There is always such a feeling of inevitability by the time the Oscar nominations roll around. Even moved back to early January, it arrives after weeks of Top Ten lists, an unending array of critics awards, and predictions from every pundit with a blog. At least they beat the Golden Globe Awards this year, but the final tally is still measured against the consensus.
This year, no surprise, belongs to “Lincoln,” which entered the nominations as the film to beat and emerged with 12 nominations and an almost sure lock on Best Actor. The Best Picture category swelled to nine nominees, spreading the recognition around muscular studio pictures, big Hollywood Entertainments, and demanding independents. “Amour” emerged as the foreign upstart and “Beasts of the Southern Wild” the American indie that could. The front-runners and underdogs stake their positions and the critical kibitzing begins.
That’s not to say there were no surprises. Who foresaw five nominations for Michael Hanake’s harrowing “Amour,” or eleven for the survival drama by way of a storybook tale “Life of Pi” (albeit mostly for technical categories)? “Les Misérables” took eight nominations yet was ignored in directing and writing categories, which doesn’t bode well for Oscar night. “Silver Linings Playbook” scored better than expected and “Zero Dark Thirty” underperformed. Don’t get me wrong: it’s not a game of numbers, it’s about the movies and performers and artists. The numbers just help take the temperature of the race.

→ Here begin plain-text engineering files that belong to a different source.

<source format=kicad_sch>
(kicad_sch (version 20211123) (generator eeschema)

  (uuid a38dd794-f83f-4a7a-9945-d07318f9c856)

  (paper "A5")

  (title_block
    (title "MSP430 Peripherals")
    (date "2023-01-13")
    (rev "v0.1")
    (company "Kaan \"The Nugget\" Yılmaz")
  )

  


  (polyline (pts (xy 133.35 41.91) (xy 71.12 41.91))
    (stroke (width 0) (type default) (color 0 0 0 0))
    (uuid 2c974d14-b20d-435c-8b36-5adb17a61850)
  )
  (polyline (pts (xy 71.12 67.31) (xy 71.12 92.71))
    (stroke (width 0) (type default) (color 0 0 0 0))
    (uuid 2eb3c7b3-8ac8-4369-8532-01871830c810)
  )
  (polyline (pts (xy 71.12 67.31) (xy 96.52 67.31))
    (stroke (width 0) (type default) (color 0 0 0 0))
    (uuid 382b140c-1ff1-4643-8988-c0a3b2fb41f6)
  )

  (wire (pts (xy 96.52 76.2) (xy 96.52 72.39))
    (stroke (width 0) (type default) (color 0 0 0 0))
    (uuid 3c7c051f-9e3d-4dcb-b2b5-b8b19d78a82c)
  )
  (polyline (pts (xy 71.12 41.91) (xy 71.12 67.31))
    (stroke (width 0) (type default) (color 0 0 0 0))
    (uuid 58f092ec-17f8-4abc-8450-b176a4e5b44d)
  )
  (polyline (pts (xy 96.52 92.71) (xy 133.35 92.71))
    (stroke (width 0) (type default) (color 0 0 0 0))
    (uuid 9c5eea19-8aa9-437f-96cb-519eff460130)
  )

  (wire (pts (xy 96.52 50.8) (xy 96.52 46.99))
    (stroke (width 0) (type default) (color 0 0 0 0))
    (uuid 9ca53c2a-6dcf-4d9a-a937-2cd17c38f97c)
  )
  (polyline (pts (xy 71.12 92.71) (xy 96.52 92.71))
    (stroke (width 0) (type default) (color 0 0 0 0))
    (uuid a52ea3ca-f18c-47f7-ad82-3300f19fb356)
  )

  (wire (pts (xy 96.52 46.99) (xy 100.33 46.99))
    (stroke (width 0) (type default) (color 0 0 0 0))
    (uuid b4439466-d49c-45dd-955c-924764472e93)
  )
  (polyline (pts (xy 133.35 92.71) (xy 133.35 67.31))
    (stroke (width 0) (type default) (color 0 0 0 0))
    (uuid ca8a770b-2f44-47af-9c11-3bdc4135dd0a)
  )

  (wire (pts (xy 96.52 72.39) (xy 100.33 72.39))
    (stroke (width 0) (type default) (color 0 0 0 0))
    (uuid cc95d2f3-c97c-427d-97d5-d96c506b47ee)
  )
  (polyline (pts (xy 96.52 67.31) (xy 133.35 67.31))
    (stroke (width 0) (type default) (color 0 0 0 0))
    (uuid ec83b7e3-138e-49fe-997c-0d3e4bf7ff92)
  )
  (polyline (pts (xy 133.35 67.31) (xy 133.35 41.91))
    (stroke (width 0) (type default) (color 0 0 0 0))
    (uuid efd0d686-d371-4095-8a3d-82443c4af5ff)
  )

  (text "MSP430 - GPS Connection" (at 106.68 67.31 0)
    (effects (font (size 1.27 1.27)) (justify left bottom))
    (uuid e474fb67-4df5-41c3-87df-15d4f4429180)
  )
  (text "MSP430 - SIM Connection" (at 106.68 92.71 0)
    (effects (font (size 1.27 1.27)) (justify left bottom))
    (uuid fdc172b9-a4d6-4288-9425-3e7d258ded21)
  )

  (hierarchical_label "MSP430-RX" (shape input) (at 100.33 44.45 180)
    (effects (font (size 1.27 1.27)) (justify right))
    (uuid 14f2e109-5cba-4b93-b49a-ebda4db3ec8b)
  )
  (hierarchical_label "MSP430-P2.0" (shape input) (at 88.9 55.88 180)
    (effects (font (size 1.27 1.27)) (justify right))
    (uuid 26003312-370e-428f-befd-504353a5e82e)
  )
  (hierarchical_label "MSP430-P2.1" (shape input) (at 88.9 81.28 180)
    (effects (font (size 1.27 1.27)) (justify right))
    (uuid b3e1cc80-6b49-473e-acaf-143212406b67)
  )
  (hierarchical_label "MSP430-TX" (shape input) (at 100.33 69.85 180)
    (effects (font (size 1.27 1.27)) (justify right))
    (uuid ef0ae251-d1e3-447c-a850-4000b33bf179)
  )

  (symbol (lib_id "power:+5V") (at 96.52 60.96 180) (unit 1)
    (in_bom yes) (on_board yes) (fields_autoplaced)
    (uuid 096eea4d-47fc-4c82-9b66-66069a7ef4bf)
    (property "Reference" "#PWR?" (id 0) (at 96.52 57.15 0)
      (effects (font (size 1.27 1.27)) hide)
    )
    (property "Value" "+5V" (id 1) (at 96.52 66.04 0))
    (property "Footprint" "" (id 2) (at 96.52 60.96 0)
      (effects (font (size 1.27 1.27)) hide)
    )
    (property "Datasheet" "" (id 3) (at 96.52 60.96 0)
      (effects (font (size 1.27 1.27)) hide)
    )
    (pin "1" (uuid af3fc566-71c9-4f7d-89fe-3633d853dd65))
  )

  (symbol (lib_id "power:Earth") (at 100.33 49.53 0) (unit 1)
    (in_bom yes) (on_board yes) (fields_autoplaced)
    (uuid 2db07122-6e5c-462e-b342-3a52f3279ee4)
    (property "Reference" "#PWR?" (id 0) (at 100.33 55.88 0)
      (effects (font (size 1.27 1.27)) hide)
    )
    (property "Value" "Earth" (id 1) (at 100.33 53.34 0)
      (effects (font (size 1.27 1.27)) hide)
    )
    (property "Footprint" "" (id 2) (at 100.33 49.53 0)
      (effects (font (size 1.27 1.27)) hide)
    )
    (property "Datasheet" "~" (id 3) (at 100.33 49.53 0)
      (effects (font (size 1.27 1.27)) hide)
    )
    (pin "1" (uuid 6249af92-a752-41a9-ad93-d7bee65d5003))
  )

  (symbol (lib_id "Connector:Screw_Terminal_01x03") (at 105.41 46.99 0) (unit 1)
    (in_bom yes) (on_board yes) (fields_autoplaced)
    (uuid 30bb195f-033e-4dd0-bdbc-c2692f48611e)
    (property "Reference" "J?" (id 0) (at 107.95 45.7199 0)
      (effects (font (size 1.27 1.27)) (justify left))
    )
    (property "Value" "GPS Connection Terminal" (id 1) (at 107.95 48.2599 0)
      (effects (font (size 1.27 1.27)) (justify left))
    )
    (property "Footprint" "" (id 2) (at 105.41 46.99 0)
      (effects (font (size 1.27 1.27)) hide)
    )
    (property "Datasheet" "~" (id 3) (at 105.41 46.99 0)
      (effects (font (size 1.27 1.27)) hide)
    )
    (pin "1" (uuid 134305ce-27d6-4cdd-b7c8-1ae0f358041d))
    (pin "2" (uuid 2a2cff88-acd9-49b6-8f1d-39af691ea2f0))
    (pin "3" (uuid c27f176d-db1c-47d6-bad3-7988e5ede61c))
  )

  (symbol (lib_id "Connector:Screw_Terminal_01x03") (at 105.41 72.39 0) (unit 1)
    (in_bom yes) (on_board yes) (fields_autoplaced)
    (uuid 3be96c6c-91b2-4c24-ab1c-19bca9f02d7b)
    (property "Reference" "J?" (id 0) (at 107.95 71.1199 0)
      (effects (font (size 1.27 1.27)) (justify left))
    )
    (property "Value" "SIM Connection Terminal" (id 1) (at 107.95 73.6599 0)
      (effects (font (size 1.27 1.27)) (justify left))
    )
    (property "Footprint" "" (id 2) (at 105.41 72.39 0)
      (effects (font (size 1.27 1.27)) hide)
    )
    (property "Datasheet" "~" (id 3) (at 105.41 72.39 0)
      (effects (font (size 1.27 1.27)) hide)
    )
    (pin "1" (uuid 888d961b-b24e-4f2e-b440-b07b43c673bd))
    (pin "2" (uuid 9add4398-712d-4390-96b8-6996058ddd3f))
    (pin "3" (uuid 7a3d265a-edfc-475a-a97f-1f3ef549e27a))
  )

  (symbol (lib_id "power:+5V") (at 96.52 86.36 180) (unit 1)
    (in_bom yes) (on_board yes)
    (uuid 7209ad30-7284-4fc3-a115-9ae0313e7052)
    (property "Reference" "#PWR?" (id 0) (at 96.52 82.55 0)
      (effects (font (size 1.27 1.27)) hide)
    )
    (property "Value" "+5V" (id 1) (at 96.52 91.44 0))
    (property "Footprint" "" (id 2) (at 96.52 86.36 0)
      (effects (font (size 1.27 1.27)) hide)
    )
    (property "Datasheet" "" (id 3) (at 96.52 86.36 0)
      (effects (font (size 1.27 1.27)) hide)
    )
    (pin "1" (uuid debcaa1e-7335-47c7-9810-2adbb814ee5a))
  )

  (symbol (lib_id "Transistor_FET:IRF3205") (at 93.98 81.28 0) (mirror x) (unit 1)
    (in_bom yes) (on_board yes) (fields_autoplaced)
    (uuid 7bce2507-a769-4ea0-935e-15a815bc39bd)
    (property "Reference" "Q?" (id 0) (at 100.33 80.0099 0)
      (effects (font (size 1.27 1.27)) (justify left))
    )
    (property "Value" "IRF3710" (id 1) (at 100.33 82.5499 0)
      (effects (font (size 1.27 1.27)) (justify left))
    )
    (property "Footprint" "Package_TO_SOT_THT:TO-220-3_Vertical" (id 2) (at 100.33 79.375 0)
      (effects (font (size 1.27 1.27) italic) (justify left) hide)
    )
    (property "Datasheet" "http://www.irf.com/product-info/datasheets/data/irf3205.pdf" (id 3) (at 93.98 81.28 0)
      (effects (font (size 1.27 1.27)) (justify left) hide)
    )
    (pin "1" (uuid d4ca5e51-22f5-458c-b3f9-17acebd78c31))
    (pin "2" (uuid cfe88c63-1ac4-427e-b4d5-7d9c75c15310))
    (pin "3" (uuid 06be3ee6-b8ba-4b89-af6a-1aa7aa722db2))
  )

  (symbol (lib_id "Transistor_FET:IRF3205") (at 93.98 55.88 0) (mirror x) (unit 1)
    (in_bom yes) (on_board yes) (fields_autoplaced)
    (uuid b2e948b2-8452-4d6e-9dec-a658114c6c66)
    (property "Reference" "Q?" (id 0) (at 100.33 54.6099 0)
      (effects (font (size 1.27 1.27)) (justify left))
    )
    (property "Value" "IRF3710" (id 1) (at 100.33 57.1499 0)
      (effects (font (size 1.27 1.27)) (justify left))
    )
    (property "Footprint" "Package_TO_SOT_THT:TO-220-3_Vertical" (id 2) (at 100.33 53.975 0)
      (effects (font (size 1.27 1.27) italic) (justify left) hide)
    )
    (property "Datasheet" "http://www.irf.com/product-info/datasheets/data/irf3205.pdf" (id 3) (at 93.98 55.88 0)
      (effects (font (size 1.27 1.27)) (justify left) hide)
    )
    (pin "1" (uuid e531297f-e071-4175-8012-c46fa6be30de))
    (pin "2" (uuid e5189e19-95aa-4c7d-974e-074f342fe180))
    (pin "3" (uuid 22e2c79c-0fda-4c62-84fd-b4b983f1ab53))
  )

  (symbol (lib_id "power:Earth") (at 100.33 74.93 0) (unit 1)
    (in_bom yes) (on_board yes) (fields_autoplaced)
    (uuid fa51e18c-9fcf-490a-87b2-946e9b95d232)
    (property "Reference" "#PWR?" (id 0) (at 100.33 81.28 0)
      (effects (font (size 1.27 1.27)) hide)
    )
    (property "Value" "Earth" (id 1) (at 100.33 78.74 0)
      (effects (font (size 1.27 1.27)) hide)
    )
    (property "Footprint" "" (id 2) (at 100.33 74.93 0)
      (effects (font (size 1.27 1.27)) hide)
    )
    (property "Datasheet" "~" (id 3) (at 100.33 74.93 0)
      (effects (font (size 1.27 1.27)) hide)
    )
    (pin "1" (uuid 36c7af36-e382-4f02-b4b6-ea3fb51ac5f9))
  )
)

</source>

Why do we care? Because politics and oddsmaking aside, the Oscars still matter to us, both as a star-studded spectacle and a sign of industry appreciation. A nomination is indeed an honor (certainly more of an honor than the Golden Globes) and a snub is still something to get worked up over. So here is our annual scorecard on Oscar’s slights and oversights: they shoulda been a contender.
The new shapeshifting incarnation of this category can shrink to five nominees or sprawl to ten films, depending on the Academy’s complicated formula. This year it’s a substantial nine nominees, including the inevitable but undeserving “Les Misérables,” and yet it left out Wes Anderson’s “Moonrise Kingdom,” a film celebrated on best lists across the country (it was the fourth-ranked film on the MSN poll). The story of puppy love and adolescent runaways in a summer wonderland is Anderson’s most mature film to date and the most authentically benevolent and affectionate piece of filmmaking to come out of the American cinema in ages. I guess that kind of mix of storybook playfulness and unabashed sincerity isn’t considered serious enough, but I’ll take it over the often condescending clichés of “Beasts of the Southern Wild.”
The raw dysfunction of “The Master” may have been too uncomfortable for Academy voters but I appreciate its uncompromising intensity. There were cheerleaders rooting for “The Dark Knight Rises” to legitimize the comic book movie and “Skyfall” to honor Bond, but they’ll have to settle for their blockbuster box office.